Advocates to Biden: There’s A Better Way to Address Rising Gas Prices

Hint: give people more ways to get around that don't involve burning it.

Image: Paul Lowry, CC
Image: Paul Lowry, CC

Sustainable transportation advocates are sending a clear message to Washington: the best way to address rising gas prices is to cut oil demand, not increase supply.

Transit proponents sighed at the news last week that President Biden would authorize the release of as much as 50 million barrels of emergency oil reserves in a coordinated effort with countries like United Kingdom, Japan, and South Korea to bring down the cost of gasoline worldwide.

Experts have been skeptical that the modest increase will make much of a dent in prices at the pump; world oil consumption averages around 100 million barrels of oil every single day, and the other countries’ contributions to the pact are not expected to be as large as that of the United States. But some advocates fear the move betrays a larger truth about the administration’s short-sighted strategy to transition away from fossil fuels — and their ignorance of rapid, cost-efficient ways to cut fossil fuel demand, rather than simply increasing supply.

Biden isn’t the only lawmaker who drew accusations of green hypocrisy.

Senate Majority Leader Chuck Schumer (D-N.Y.) and 10 other Democratic Senators (including self-proclaimed climate leaders like Elizabeth Warren and  Ed Markey of Massachusetts) sparked criticism earlier this month when they urged the president to “ensure that Americans are able to afford to fill up their cars at the pump in the meantime” while they await the development of “clean and renewable energy over the long-term.”

Advocates bristled at the implication that Americans have no choice but to keep filling up at the pump until the electric vehicle revolution arrives in full force — or that government intervention couldn’t help them quickly and affordably access mobility options that can cut emissions tomorrow, by implementing emergency interventions to make transit, walking, and micromobility more realistic ways to get around.

State and local lawmakers — a group even better poised to deliver quick mobility interventions that cut the need for gasoline than the feds— weren’t immune to the backlash, either.

Connecticut’s Ned Lamont — who was applauded by advocates in June when he signed into law a $30-million community grant program to fight climate change — was criticized when he tentatively praised Biden’s decision to tap the oil reserves, calling the move an “appropriate” solution for “short-term supply issues.”

Climate change activists were disappointed, particularly in light of Lamont’s recent waffling on Connecticut’s participation in the Transportation and Climate Initiative (TCI), a compact among 13 northeastern and mid-Atlantic states which would limit transport fuel emissions in the region through a cap and trade system, and invest the revenues from “allowances” charged by fossil fuel suppliers into local sustainable transportation projects. Lamont was initially supportive of the effort, but recently claimed it would be politically untenable “with gas prices where they are.” (The TCI would increase gas prices by an estimated 5 to 24 cents a gallon.)

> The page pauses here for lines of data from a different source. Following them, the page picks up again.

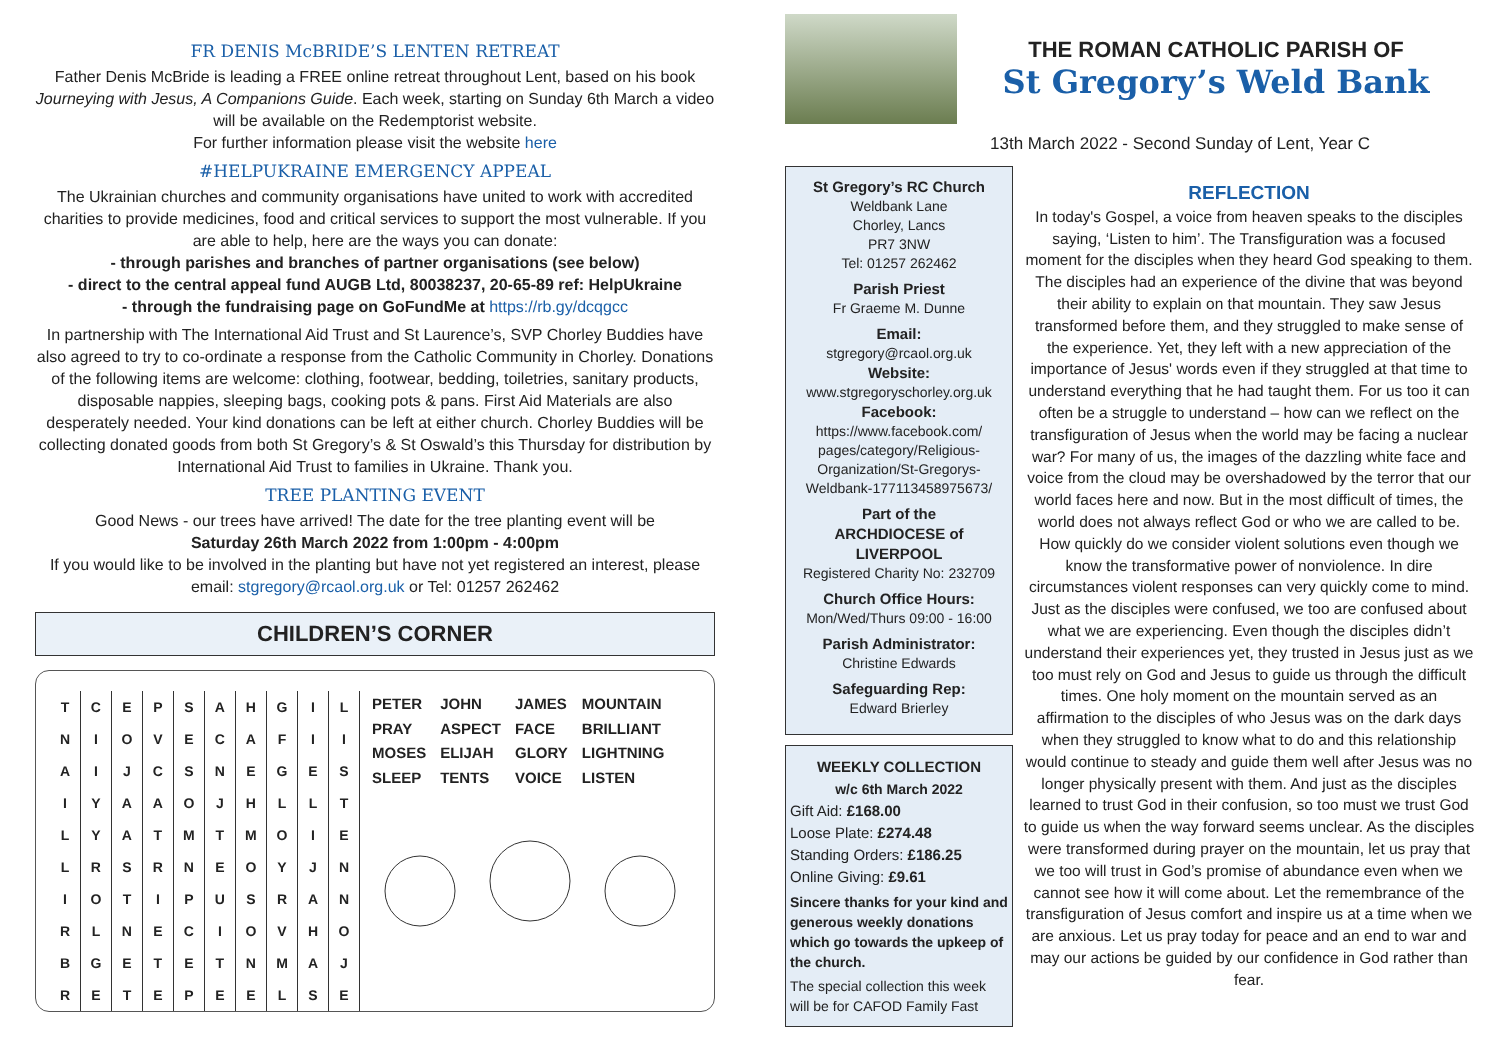FR DENIS McBRIDE’S LENTEN RETREAT
Father Denis McBride is leading a FREE online retreat throughout Lent, based on his book Journeying with Jesus, A Companions Guide. Each week, starting on Sunday 6th March a video will be available on the Redemptorist website.
For further information please visit the website here
#HELPUKRAINE EMERGENCY APPEAL
The Ukrainian churches and community organisations have united to work with accredited charities to provide medicines, food and critical services to support the most vulnerable. If you are able to help, here are the ways you can donate:
- through parishes and branches of partner organisations (see below)
- direct to the central appeal fund AUGB Ltd, 80038237, 20-65-89 ref: HelpUkraine
- through the fundraising page on GoFundMe at https://rb.gy/dcqgcc
In partnership with The International Aid Trust and St Laurence’s, SVP Chorley Buddies have also agreed to try to co-ordinate a response from the Catholic Community in Chorley. Donations of the following items are welcome: clothing, footwear, bedding, toiletries, sanitary products, disposable nappies, sleeping bags, cooking pots & pans. First Aid Materials are also desperately needed. Your kind donations can be left at either church. Chorley Buddies will be collecting donated goods from both St Gregory’s & St Oswald’s this Thursday for distribution by International Aid Trust to families in Ukraine. Thank you.
TREE PLANTING EVENT
Good News - our trees have arrived! The date for the tree planting event will be
Saturday 26th March 2022 from 1:00pm - 4:00pm
If you would like to be involved in the planting but have not yet registered an interest, please email: stgregory@rcaol.org.uk or Tel: 01257 262462
CHILDREN’S CORNER
| T | C | E | P | S | A | H | G | I | L |
| N | I | O | V | E | C | A | F | I | I |
| A | I | J | C | S | N | E | G | E | S |
| I | Y | A | A | O | J | H | L | L | T |
| L | Y | A | T | M | T | M | O | I | E |
| L | R | S | R | N | E | O | Y | J | N |
| I | O | T | I | P | U | S | R | A | N |
| R | L | N | E | C | I | O | V | H | O |
| B | G | E | T | E | T | N | M | A | J |
| R | E | T | E | P | E | E | L | S | E |
| PETER | JOHN | JAMES | MOUNTAIN |
| PRAY | ASPECT | FACE | BRILLIANT |
| MOSES | ELIJAH | GLORY | LIGHTNING |
| SLEEP | TENTS | VOICE | LISTEN |
THE ROMAN CATHOLIC PARISH OF
St Gregory’s Weld Bank
13th March 2022 - Second Sunday of Lent, Year C
St Gregory’s RC Church
Weldbank Lane
Chorley, Lancs
PR7 3NW
Tel: 01257 262462
Parish Priest
Fr Graeme M. Dunne
Email:
stgregory@rcaol.org.uk
Website:
www.stgregoryschorley.org.uk
Facebook:
https://www.facebook.com/ pages/category/Religious-Organization/St-Gregorys-Weldbank-177113458975673/
Part of the
ARCHDIOCESE of LIVERPOOL
Registered Charity No: 232709
Church Office Hours:
Mon/Wed/Thurs 09:00 - 16:00
Parish Administrator:
Christine Edwards
Safeguarding Rep:
Edward Brierley
WEEKLY COLLECTION
w/c 6th March 2022
Gift Aid: £168.00
Loose Plate: £274.48
Standing Orders: £186.25
Online Giving: £9.61
Sincere thanks for your kind and generous weekly donations which go towards the upkeep of the church.
The special collection this week will be for CAFOD Family Fast
REFLECTION
In today's Gospel, a voice from heaven speaks to the disciples saying, ‘Listen to him’. The Transfiguration was a focused moment for the disciples when they heard God speaking to them. The disciples had an experience of the divine that was beyond their ability to explain on that mountain. They saw Jesus transformed before them, and they struggled to make sense of the experience. Yet, they left with a new appreciation of the importance of Jesus' words even if they struggled at that time to understand everything that he had taught them. For us too it can often be a struggle to understand – how can we reflect on the transfiguration of Jesus when the world may be facing a nuclear war? For many of us, the images of the dazzling white face and voice from the cloud may be overshadowed by the terror that our world faces here and now. But in the most difficult of times, the world does not always reflect God or who we are called to be. How quickly do we consider violent solutions even though we know the transformative power of nonviolence. In dire circumstances violent responses can very quickly come to mind. Just as the disciples were confused, we too are confused about what we are experiencing. Even though the disciples didn’t understand their experiences yet, they trusted in Jesus just as we too must rely on God and Jesus to guide us through the difficult times. One holy moment on the mountain served as an affirmation to the disciples of who Jesus was on the dark days when they struggled to know what to do and this relationship would continue to steady and guide them well after Jesus was no longer physically present with them. And just as the disciples learned to trust God in their confusion, so too must we trust God to guide us when the way forward seems unclear. As the disciples were transformed during prayer on the mountain, let us pray that we too will trust in God’s promise of abundance even when we cannot see how it will come about. Let the remembrance of the transfiguration of Jesus comfort and inspire us at a time when we are anxious. Let us pray today for peace and an end to war and may our actions be guided by our confidence in God rather than fear.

Lamont later backtracked on the comments, but local advocates slammed him for offering cheap gas as a bargaining chip in the negotiations over the region’s climate future.

“We don’t bargain climate,” said Thomas Regan-Lefebvre, coordinator of the Transport Hartford Academy in a comment to the Hartford Courant.  “We don’t bargain people’s health and air pollution. … Climate should not be part of a classic zero-sum game.”

Worse, Lamont’s indecision gave other leaders political cover to abandon their green goals. Massachusetts Gov. Charlie Baker — once considered the driving force behind the Transportation Climate Initiative — pulled his state out of the historic pact entirely last week, noting that the Bay State would “only move forward with TCI if multiple states committed.” Rhode Island Gov. Dan McKee followed his lead by retracting his own state’s pledge the next day, stoking fears that the deal was effectively dead.

Of course, even with major pacts like the TCI declared DOA, there’s still a lot that state and local leaders can do to reduce demand for gasoline — even if Washington insists on increasing the oil supply.

If the Covid-19 pandemic taught Americans anything, it’s that transportation systems can be reimagined overnight, particularly in city centers where the biggest barriers to sustainable transport have to do with the dangers and inconveniences posed by automobile dominance, rather than proximity of the destinations people rely on. Pop-up bus rapid transit routes, networks of car-free open streets, and quick-build protected bike lanes are all fast, inexpensive ways that cities can give residents great car-free ways to get around — and during the early days of quarantine, many of them already did.

Making such interventions permanent, of course, takes more time, and it certainly takes more money. (Though nowhere near as much as it takes to build the world around automobiles.) But in the midst of a crisis of this scale, some advocates argue that it’s the moral obligation of leaders at every level of government to provide the emergency relief necessary to expedite those changes and make them a lasting, large-scale reality.

And reducing driving is a key element of fixing the national traffic violence crisis that has claimed over 20,000 U.S. lives in the first half of 2021, and which is on track to make it the deadliest year on American roads since 2007.